We can limit our DataFrame by using the `slice_frame` function.

This function slices the data based on the occurence of a specific term. Below we create a new DataFrame of documents where the term _border security_ occurs in the subjects field. Again we pass the argument as a string by surrounding it with quotes.

In [None]:
slice_frame(df, 'border security')

By default, `slice_frame()` looks for the passed term in the subjects field. However, we can search any column of the DataFrame by passing the column name as the third argument or as the keyword argument `col`.

For instance, we can search the data for all documents of type _telegram_. Additionally, we use the `len()` function to count the number of documents and include the count in a `print()` statement.

In [None]:
telegrams = slice_frame(df, 'telegram', col='type')

print('Number of telegrams in collection:', len(telegrams))

### 3.3 Combine the functions

We can combine `counter()` and `slice_frame()` if we want to count occurences on only a subset of the data. Instead of passing our entire DataFrame to `counter()` as previously, we pass a sliced DataFrame returned by `slice_frame()`.

Below we extract the most discussed locations in English and Russian documents, respectively. Note that we use the `top` parameter to limit our search to only the 5 most frequently occuring locations for each language.

In [None]:
eng_locations = counter(slice_frame(df, 'English', 'language'), 'locations', top=5)

rus_locations = counter(slice_frame(df, 'Russian', 'language'), 'locations', top=5)

print('Most frequent locations from English documents:')
print(eng_locations)

print('Most frequent locations from Russian documents:')
print(rus_locations)

For a nicer ouput we can use a `for` loop to iterate over the keys of the dictionary and print the key-value pairs line by line.

In [None]:
print('Most frequent locations from English documents:')
for keyword in eng_locations.keys():
    print(f'{keyword}: {eng_locations[keyword]}')

print() # empty line

print('Most frequent locations from Russian documents:')
for keyword in rus_locations.keys():
    print(f'{keyword}: {rus_locations[keyword]}')

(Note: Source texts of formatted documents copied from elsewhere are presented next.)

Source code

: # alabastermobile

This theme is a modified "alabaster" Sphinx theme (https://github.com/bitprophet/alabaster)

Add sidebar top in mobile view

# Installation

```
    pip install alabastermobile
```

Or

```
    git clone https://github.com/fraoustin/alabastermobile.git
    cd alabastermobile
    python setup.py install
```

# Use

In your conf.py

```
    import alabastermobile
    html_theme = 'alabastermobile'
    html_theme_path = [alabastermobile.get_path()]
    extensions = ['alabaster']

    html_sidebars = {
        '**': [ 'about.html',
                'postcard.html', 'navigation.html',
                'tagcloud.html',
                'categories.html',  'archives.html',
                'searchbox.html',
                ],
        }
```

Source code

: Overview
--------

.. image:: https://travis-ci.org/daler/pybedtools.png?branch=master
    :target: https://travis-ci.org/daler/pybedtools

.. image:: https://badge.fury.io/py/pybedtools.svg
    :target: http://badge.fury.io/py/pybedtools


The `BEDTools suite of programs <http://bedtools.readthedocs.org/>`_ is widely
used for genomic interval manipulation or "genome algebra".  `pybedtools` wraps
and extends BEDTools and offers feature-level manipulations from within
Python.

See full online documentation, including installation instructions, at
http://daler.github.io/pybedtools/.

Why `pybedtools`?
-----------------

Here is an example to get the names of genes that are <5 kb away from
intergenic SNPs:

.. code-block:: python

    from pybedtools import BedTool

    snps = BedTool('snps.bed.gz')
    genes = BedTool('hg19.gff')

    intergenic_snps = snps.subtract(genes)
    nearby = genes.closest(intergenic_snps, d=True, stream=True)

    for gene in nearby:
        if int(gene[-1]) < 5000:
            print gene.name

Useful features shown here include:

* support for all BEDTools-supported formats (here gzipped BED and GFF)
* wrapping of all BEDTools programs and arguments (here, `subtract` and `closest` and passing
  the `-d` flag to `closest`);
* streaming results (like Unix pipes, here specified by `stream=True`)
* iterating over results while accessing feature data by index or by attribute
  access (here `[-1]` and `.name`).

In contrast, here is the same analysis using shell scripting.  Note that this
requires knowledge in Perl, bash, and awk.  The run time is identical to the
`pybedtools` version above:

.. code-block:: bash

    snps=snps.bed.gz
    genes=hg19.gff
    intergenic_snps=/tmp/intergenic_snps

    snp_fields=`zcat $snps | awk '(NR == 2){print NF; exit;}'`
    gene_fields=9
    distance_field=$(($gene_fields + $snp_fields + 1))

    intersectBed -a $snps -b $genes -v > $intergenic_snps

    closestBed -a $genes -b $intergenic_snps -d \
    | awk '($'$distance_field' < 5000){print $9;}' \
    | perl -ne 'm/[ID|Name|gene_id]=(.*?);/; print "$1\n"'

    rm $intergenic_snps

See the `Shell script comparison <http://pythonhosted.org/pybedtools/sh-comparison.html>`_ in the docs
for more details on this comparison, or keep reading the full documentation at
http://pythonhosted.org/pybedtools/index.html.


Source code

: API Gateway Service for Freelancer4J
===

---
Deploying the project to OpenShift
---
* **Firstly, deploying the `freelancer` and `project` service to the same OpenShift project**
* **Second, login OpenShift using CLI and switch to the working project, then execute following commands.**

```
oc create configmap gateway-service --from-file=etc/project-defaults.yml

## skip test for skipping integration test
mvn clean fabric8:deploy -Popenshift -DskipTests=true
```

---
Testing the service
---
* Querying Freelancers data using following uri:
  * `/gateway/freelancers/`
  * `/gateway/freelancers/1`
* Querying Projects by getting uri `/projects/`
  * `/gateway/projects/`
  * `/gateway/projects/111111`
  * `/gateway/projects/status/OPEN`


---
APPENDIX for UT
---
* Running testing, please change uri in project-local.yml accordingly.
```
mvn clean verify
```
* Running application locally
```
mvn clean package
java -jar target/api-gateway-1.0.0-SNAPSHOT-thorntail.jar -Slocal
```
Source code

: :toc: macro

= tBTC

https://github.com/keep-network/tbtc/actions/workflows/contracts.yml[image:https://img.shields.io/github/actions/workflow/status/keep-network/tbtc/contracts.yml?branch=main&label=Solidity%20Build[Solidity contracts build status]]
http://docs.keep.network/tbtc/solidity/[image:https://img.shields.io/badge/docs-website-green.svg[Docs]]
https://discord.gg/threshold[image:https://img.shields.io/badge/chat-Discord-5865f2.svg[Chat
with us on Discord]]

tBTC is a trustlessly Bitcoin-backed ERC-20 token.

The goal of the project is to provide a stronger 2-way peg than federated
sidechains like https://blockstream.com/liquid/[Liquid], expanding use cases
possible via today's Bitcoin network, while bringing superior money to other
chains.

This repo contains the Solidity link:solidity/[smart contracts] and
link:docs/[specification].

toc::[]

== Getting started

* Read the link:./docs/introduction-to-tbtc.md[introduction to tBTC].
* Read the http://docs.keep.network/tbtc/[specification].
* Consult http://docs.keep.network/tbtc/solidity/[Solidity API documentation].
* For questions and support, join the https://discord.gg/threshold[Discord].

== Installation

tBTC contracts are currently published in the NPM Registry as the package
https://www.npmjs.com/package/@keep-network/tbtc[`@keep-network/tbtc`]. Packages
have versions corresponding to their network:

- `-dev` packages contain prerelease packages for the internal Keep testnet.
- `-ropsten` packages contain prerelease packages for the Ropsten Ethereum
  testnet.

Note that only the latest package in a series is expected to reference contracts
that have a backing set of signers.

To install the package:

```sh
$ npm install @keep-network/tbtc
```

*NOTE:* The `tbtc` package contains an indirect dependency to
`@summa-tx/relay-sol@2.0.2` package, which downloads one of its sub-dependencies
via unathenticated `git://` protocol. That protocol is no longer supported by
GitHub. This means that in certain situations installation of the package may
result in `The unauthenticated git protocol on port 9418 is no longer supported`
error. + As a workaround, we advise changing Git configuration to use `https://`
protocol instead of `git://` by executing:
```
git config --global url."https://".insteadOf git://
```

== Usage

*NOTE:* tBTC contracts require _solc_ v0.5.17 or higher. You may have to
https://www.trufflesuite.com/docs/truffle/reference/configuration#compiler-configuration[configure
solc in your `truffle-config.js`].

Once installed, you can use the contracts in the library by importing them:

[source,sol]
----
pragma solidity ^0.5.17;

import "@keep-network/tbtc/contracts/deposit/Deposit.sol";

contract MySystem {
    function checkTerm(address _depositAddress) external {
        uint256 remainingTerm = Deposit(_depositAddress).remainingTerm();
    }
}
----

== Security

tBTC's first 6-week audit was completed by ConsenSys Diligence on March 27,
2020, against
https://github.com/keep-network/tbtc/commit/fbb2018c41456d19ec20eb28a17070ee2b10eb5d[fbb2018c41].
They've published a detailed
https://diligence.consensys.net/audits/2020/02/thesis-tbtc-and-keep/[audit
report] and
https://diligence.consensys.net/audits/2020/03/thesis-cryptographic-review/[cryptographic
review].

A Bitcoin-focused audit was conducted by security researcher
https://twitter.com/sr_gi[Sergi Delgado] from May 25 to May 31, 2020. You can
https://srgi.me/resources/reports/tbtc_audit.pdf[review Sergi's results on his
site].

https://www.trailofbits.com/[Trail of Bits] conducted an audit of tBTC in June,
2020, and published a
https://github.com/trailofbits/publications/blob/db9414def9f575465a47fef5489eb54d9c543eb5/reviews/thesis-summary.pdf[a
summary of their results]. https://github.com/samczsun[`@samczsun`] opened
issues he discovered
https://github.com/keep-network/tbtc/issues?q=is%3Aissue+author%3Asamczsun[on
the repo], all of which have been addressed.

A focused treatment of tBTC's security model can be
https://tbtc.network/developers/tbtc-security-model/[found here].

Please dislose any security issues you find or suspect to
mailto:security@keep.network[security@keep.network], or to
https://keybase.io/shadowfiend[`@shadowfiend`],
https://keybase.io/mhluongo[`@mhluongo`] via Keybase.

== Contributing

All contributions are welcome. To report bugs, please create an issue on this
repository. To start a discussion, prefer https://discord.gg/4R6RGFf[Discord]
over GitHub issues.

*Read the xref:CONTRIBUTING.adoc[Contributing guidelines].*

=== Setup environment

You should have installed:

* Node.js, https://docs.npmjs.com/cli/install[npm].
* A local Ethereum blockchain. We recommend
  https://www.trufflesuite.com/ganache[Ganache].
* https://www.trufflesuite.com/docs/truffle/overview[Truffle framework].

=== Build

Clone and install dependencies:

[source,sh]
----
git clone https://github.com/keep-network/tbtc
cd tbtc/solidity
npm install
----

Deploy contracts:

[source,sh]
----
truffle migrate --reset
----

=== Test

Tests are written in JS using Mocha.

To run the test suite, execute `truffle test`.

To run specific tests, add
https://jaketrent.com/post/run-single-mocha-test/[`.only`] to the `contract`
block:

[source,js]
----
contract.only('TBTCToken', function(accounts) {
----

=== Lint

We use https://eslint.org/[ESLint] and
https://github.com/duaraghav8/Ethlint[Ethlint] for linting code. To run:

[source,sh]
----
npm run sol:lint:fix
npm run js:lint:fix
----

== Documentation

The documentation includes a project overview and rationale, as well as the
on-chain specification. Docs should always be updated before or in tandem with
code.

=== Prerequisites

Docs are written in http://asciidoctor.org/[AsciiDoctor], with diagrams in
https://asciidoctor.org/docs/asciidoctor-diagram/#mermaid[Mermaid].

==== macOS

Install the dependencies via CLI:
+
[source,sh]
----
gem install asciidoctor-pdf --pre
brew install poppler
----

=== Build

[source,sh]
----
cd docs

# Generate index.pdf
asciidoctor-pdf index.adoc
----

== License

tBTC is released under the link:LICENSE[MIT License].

NOTE: We can use _fstring_ formatting to embed variables directly into our string by enclosing the variable names in curly bracket. To enable _fstring_ formatting, preface the string by an `f`.

## 4. Data visualisation
In order to get a better understanding of the data we can visualise it with the helper function `dict_plot`. We import the function from `viz_tools`.

In [None]:
from viz_tools import dict_plot

To visualise our dictionary we pass it as the first argument to `dict_plot`. Optionally, we can give the plot a title by passing a string as the keyword argument `title`.

In [None]:
dict_plot(rus_locations, title='Locations from Russian documents')

This basic plot is one the simplest visualisation we can make with Python. For more advanced plotting please see the Visualisation Notebook.

## 5. Conclusion
This concludes the Data Exploration introduction.

Feel free to continue on your own below or start a new Notebook from scratch.

## Useful keyboard shortcuts
- To create more cells press A (above) or B (below).
- To change the cell to a Markdown cell press M.
- To change the cell back to a Code cell press Y.
- To edit a cell press Enter
- To stop editing a cell press Esc
- For more keyboard shortcuts press H.